● Problems to solve:
(1) Extract the passage of the blog post on simplicity from "This anecdote conveys" up to and including "applicable to us.".
(2) Answer these questions about the blog post on simplicity:
(a) In what book does Dietrich Von Hildebrand devote a chapter to true and false notions of simplicity?
(b) Which race in Lord of the Rings did the writer's last blog post use to show a model of greatness based on simplicity?
(c) Who is quoted as saying that "a wholly transparent world is an invisible world"?

[[ Exercise text open ]]

C.S. Lewis dietrich von hildebrand

Its Not Simple To Be Simple

6:00:00 AMJeremy Schupbach

This past Wednesday night, I went to bed thinking that, “I don’t want tomorrow to be Thursday, I don’t want to have to do Thursday.” I was sort of beginning to think that I wanted it to be the weekend, but then I realized I didn’t want it to be the weekend either, because the weekend presents its own set of challenges. In short succession I ruled out all the days of the week that I didn’t want tomorrow to be, and discovered that I didn’t want it to be any day at all. And believe me, that felt odd. Fortunately I got better and the next morning I embraced the insurmountable toil of Thursday and overcame it with a certain amount of dignity. 

This anecdote conveys that frustration we all have that life is tough, complicated, and it sucks sometimes. In general, there seems to be way too many things going on all the time. And if everything could Just. Freaking. Slow. Down. For a hot second. And maybe I could figure out. All this stuff. That is never figured out. That would be great. 



The point being, complexity is not a good thing. This was the theme of my last blog post, in which I tried to show that in Lord of the Rings, specifically through the race of hobbits, we are presented with a model of greatness based on simplicity. If you haven’t checked it out you should, because in this post I want to take the same theme even further, and present it in a way that is a little bit more applicable to us. 
  
In his book Transformation in Christ,  Dietrich Von Hildebrand devotes an entire chapter to refuting false notions of simplicity, and then showing what true simplicity is. Simplicity is not, he says, a poverty of meaning. To be simple does not mean to understand little. Simplicity does not in any way lack profundity, or it would just be stupidity, and ignorance of the true depth of reality. However, neither is it found in overly-intellectual types, who think that the more complex and complicated something is, the more profound it is. That which is simple is specifically that which is not high-minded and overbearing, but does not lack meaning because of it. 

“The simplicity of an entity increases with its height: it implies, as it were, the expression of a great meaning in one word” (1).

But simplicity also does not consist in reducing the cosmos to its lower principles. It does not consist in the “nothing but” reductions of modern philosophy which make claims like, “love is nothing but the manifestation of the sexual urge” or “consciousness is nothing but the movement of electrons within the brain.” For this philosophy tries to explain away the higher aspects of reality, like meaning, goodness, persons, and love. But as C.S. Lewis says, “If you see through everything, then everything becomes transparent. But a wholly transparent world is an invisible world. To ‘see through’ all things is the same as not to see” (2). Therefore, simplicity does not try to explain away what is blatantly before it (consciousness, meaning, love, and the like) but seeks to understand higher realities.

[[ Exercise text closed ]]
[[ Input data open ]]

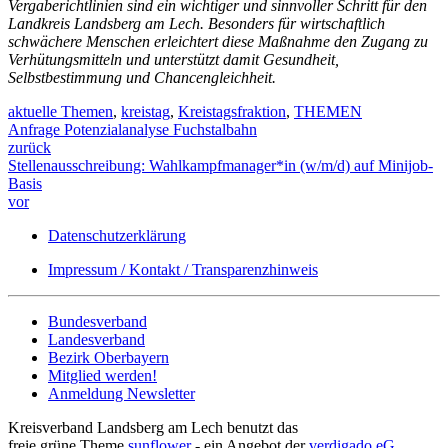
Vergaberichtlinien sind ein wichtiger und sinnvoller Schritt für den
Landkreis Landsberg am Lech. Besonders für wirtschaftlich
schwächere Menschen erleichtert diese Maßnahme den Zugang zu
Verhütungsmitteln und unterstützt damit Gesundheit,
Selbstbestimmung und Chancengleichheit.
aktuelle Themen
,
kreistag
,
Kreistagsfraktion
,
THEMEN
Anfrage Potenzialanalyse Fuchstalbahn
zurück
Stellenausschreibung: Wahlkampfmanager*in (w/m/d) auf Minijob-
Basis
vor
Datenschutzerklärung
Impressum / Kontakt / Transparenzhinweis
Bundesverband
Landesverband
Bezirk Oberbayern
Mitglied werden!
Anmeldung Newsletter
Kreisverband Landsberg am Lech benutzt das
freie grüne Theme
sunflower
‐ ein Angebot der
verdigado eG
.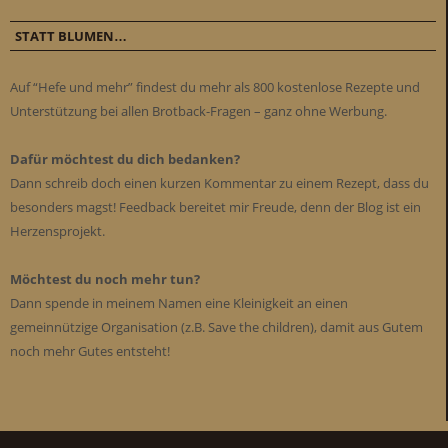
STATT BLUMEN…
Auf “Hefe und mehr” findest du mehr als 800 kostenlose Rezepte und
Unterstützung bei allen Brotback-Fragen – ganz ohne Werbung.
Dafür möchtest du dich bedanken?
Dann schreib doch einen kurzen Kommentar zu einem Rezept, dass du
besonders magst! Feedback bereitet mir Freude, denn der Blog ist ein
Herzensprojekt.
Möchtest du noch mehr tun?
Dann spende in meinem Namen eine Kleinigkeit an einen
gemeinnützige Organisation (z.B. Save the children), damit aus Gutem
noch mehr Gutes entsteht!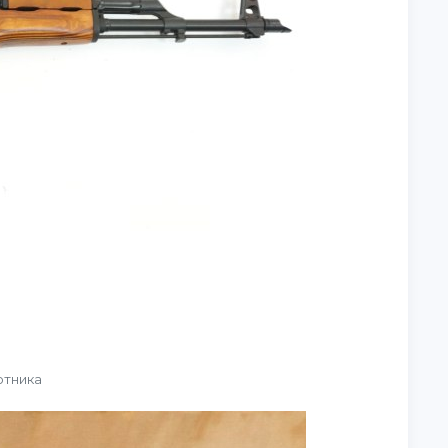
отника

[[ Input data closed ]]
[[ Input data open ]]

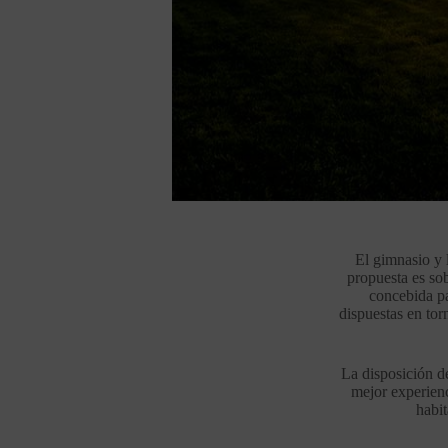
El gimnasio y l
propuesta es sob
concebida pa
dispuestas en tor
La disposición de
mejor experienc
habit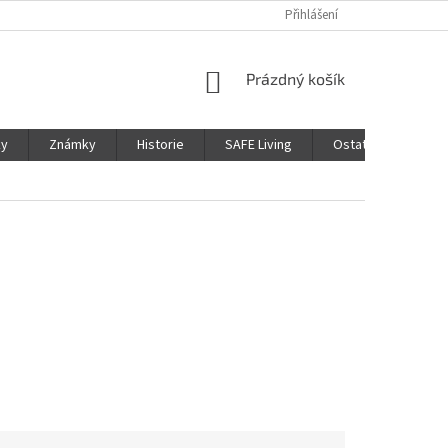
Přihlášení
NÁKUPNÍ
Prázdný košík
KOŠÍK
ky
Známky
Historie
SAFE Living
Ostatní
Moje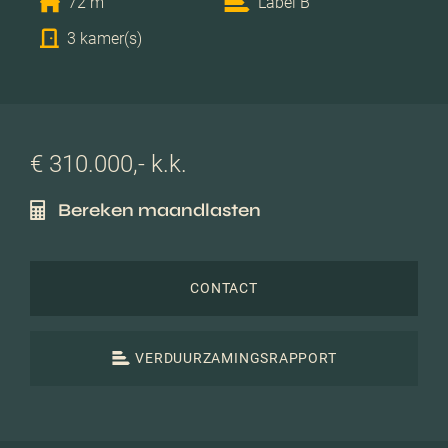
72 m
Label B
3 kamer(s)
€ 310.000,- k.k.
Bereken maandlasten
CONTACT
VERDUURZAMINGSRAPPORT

[[ Input data closed ]]

● Answer section:
(1)
This anecdote conveys that frustration we all have that life is tough, complicated, and it sucks sometimes. In general, there seems to be way too many things going on all the time. And if everything could Just. Freaking. Slow. Down. For a hot second. And maybe I could figure out. All this stuff. That is never figured out. That would be great. 



The point being, complexity is not a good thing. This was the theme of my last blog post, in which I tried to show that in Lord of the Rings, specifically through the race of hobbits, we are presented with a model of greatness based on simplicity. If you haven’t checked it out you should, because in this post I want to take the same theme even further, and present it in a way that is a little bit more applicable to us.

(2)
(a) Transformation in Christ
(b) The hobbits
(c) C.S. Lewis